El proyecto Inorcap tiene como objetivo dotar a los sectores de alimentación, plástico y calzado y sus industrias relacionadas de materiales e ingredientes que mejoren la calidad de sus productos dotándoles de alto valor añadido y haciéndolos más saludables para los consumidores.

Calzado, alimentos y plásticos

En el caso del calzado, la incorporación de agentes antimicrobianos naturales permitiría la lucha contra los microorganismos causantes del mal olor  y evitarían problemas de higiene, al tiempo que contribuyen al bienestar de forma segura para el consumidor y el medioambiente.

En alimentación, la utilización de extractos naturales como el limoneno (la sustancia que da su característico olor a los cítricos), carvacrol (produce el olor del orégano), eugenol (de la nuez moscada o la canela) o timol (del tomillo), con capacidad antimicrobiana en la industria alimentaria, supone una respuesta a la demanda de los consumidores por productos más naturales.

Además, ofrece una alternativa para la prolongación de la vida útil de los alimentos sin necesidad de incorporar aditivos de conservación químicos, así como en el diseño de nuevos productos.

Para la industria del plástico, el uso de extractos naturales de plantas es una buena solución para el desarrollo de nuevos tipos de envases funcionales.
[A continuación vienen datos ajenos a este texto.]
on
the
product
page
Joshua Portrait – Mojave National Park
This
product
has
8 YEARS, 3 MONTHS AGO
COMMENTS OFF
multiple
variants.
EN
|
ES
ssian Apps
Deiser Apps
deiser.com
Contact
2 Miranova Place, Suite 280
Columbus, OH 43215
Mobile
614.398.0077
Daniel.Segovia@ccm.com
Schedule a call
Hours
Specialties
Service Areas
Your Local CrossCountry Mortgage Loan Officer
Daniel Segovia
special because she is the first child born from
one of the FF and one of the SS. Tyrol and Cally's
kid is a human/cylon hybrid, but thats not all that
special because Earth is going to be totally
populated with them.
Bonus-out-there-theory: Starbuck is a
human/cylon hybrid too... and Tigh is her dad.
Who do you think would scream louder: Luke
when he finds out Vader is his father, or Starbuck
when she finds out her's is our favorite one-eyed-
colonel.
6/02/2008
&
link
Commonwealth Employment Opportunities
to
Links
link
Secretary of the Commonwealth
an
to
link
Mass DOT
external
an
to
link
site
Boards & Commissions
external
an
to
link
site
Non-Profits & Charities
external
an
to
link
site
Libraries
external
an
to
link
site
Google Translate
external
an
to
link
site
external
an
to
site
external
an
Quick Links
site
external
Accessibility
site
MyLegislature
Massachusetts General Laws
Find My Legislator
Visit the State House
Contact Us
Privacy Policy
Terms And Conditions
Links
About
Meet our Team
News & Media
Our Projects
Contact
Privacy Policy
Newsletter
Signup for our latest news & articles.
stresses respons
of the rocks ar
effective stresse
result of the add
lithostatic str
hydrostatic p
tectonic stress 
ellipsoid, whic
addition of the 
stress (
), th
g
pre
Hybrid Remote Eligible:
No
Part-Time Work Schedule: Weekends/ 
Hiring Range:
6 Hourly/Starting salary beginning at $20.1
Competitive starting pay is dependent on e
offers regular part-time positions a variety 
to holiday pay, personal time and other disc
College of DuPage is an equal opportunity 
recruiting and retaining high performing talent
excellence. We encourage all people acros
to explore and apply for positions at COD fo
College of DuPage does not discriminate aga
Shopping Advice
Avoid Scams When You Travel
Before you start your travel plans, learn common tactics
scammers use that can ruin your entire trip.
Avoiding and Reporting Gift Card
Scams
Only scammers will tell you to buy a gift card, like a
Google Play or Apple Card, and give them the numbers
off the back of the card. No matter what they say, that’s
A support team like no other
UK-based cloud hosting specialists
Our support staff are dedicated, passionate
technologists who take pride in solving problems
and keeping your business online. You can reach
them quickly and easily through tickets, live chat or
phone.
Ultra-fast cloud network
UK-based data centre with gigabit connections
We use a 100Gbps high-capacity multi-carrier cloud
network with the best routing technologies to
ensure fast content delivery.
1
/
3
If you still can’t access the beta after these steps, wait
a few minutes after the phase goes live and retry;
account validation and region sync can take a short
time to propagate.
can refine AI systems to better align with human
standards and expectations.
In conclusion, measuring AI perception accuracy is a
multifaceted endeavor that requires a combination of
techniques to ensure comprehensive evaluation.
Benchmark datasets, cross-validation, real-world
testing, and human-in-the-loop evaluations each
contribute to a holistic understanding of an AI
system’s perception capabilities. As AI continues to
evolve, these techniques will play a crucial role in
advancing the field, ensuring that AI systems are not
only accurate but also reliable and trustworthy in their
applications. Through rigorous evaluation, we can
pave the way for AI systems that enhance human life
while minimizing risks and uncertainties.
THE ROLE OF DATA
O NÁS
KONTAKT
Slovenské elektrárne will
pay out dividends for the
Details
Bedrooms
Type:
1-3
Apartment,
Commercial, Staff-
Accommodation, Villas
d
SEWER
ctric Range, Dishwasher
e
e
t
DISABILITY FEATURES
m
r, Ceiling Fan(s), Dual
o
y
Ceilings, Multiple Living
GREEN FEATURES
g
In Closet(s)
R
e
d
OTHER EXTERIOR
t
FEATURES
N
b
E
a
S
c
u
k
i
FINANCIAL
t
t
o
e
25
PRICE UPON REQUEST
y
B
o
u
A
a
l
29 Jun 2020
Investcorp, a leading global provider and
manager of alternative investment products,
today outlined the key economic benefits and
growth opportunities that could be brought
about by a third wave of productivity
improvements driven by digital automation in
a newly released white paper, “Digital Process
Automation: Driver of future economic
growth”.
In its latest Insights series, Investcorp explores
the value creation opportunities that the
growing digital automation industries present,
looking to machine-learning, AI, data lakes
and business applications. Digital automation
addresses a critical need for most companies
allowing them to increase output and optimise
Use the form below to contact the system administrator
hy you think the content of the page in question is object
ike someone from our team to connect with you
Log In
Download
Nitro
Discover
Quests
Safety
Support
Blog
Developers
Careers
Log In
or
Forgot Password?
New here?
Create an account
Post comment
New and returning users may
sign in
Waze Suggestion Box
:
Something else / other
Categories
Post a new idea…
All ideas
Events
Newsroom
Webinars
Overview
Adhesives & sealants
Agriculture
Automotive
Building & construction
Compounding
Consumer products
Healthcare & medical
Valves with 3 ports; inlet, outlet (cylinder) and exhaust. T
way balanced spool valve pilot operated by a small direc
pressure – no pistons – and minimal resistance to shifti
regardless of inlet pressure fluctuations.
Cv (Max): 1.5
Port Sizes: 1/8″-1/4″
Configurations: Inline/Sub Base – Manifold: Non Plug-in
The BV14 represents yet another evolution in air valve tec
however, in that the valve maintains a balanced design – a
Algunos extractos de plantas como pomelo, canela, rábano y clavo, entre otros, se han incorporado con éxito a diferentes tipos de envases demostrando su acción antimicrobiana y repelente de insectos.
El proyecto Inorcap, con una duración de dos años, además de la selección de compuestos naturales para la conservación de productos, en su primera fase, ha trabajado en la identificación de los recubrimientos y las técnicas de microencapsulación más adecuadas. para que resistan las condiciones de presión y temperatura.